I guestimate how much time it will take to complete the design (including the 2nd visit to show-n-review) - most are 6-10, some up to 15 hours. If it's too complicated for me to do, I refer them to an Architect. 

I ask for a check for half the fee up front, half on delivery of the design. I charge $50/hour. I always end up putting a few more hours into it than I bill for. I usually do a free revision or few, but always collect the balance of the design fee at the follow-up meting. If I'm doing revisions... I'm installing the project.

They get a 1/4 or 1/8 scale plan view, detailing most elements/materials, rarely they get a planting plan on initial plan. Usually reserve that part of the budget & sometimes sub out the planting plan to one of my more-gifted horticulturalitst buddies (if it's not a planting design I'm comfortable with).

Charge for the design work, if the job/profit warrants it, give a small percentage off (one third / one half) deducted from the final payment.
If you end up not doing the installation, then getting paid for the design cuts the sting a bit.


----------



## genecarp (Mar 16, 2008)

yes i have a landscape architect that works for me, i would say an average is about $500 per plan, full size plan view, colored, inc plant list


----------



## onhitch (Mar 12, 2006)

Ok now we are getting somewhere, thank you. Where would you folks suggest I find a landscape designer? Troll the local Ag collage? I have been in the deck business for a long time and I am adding patios to my list of services and I feel these types of jobs warrant a scaled, colored, artistic plan. Decks designs are easy for me but drawing professional quality patio layouts with landscaping eludes me.


----------



## genecarp (Mar 16, 2008)

high end nursery, usually has contacts


----------



## Will Johnson (Feb 18, 2008)

onhitch said:


> Ok now we are getting somewhere, thank you. Where would you folks suggest I find a landscape designer?
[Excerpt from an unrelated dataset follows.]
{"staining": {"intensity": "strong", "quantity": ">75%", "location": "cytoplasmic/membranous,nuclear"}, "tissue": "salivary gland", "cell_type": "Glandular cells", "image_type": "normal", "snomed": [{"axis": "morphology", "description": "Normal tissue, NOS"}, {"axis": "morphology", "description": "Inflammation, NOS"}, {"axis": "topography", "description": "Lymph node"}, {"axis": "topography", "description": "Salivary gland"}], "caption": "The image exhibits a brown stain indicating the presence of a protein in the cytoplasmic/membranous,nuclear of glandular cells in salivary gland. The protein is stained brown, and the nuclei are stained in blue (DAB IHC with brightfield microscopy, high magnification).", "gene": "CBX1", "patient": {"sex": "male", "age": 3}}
Where are you located? If I google +"landscape designer" +"San Diego" , I get 19,100 results. Let us know what you get.


----------



## dirtyengineer (May 8, 2008)

*Landscape Architect*

Our LA charges at $90/hr in Northern VA.


----------



## landscapeplus (Jul 30, 2008)

high end nursery, usually has contacts


----------



## MindfulDesign (Sep 10, 2008)

Hey, I can do it for a competitive price! Depending on a size of a job. Of course this was posted in 2005! But if someone is looking, email me at: [email protected]
Katia


----------



## Cheesy3 (Jan 8, 2009)

I hope you guys can post pics of your landscape project.


----------



## Karrie Nelsen (May 22, 2009)

I'm a Landscape Designer in Orange County, CA is anyone needs one. I use Pro Landscape which provides CAD drawing and nice picture elevations.

[email protected]


----------



## DanTheMan9727 (Aug 20, 2008)

Can anyone tell me... What are the best landscape architect qualifications and training to get ahead?. thanks


----------



## BobsLandscaping (May 25, 2009)

Get Landscape Pro software. Best grand you'll ever spend. Really easy to use. If you need CAD drawings save them to a CD and have Office Depot print them.


----------



## LauneLandscapes (Oct 30, 2009)

I do my own landscape drawings and should my clients go ahead with the job, I deduct my fee for the drawing from the final contract price.


----------